At Dissent, she recounts how workers, who went without health and safety training and personal protective equipment, routinely handled linens contaminated by human blood, urine, vomit, and feces. When workers weren’t dealing directly in others’ sh*t, they were forced to endure it. One manager routinely preyed on migrant women workers who had little English and less recourse; women were subject to unwanted touching and lewd suggestions. And after they finally stood up to complain? Retaliation, of course, in the form of reduced hours and more strenuous duties.

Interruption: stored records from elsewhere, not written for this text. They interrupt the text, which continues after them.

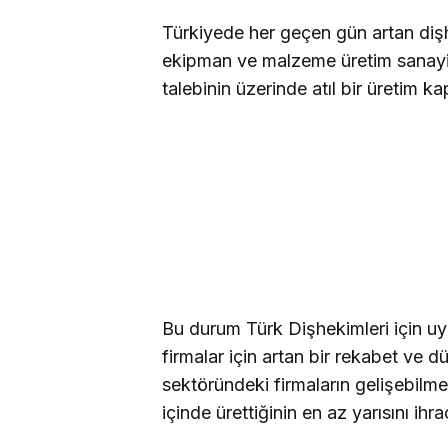
Türkiyede her geçen gün artan dişh
ekipman ve malzeme üretim sanayis
talebinin üzerinde atıl bir üretim k
Bu durum Türk Dişhekimleri için uyg
firmalar için artan bir rekabet ve d
sektöründeki firmaların gelişebilm
içinde ürettiğinin en az yarısını ih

There are more than fifty industrial laundries in and around New York that employ thousands of workers, most of whom are recent immigrants, mainly women. These workers typically operate in noisy, dirty, stressful conditions, and are frequently exposed to harmful chemicals. Meg Fosque, an organizer at Make the Road New York who testified before New York City Council in 2015, described the laundry industry as one plagued by rampant violations of labor law and exploitation of the largely immigrant workforce by “unscrupulous employers.” Fosque concluded, “the industry as a whole has a disturbing track record and is in need of oversight.”
Until legislation was passed in 2016, there were no comprehensive and enforceable standards or licenses for industrial laundries in New York.
In November 2011, twenty-four-year-old Milton Anzora, a laundry worker at a commercial facility in Long Island called Prestige Industries, was crushed to death by a conveyer shuttle (this facility has since closed). In 2015, OSHA found that the company continued to expose employees to similar hazards at its Paterson facility. “It is unacceptable when a company continues to neglect basic safety and health procedures, especially after experiencing a fatality. Prestige Industries’ deliberate failure to uphold its responsibility to provide a safe and healthful workplace is an indication that worker safety and health is not a priority, which is intolerable,” said Robert Kulick, OSHA’s regional administrator in New York.
The largely female and immigrant workforce has meant that some workers are also subject to sexual harassment or assault, much like that faced by Gonzalez and her coworkers. Workers whose rights are violated often do not come forward because of their immigration status or because they lack legitimate union representation, allowing the cycle of abuse to continue.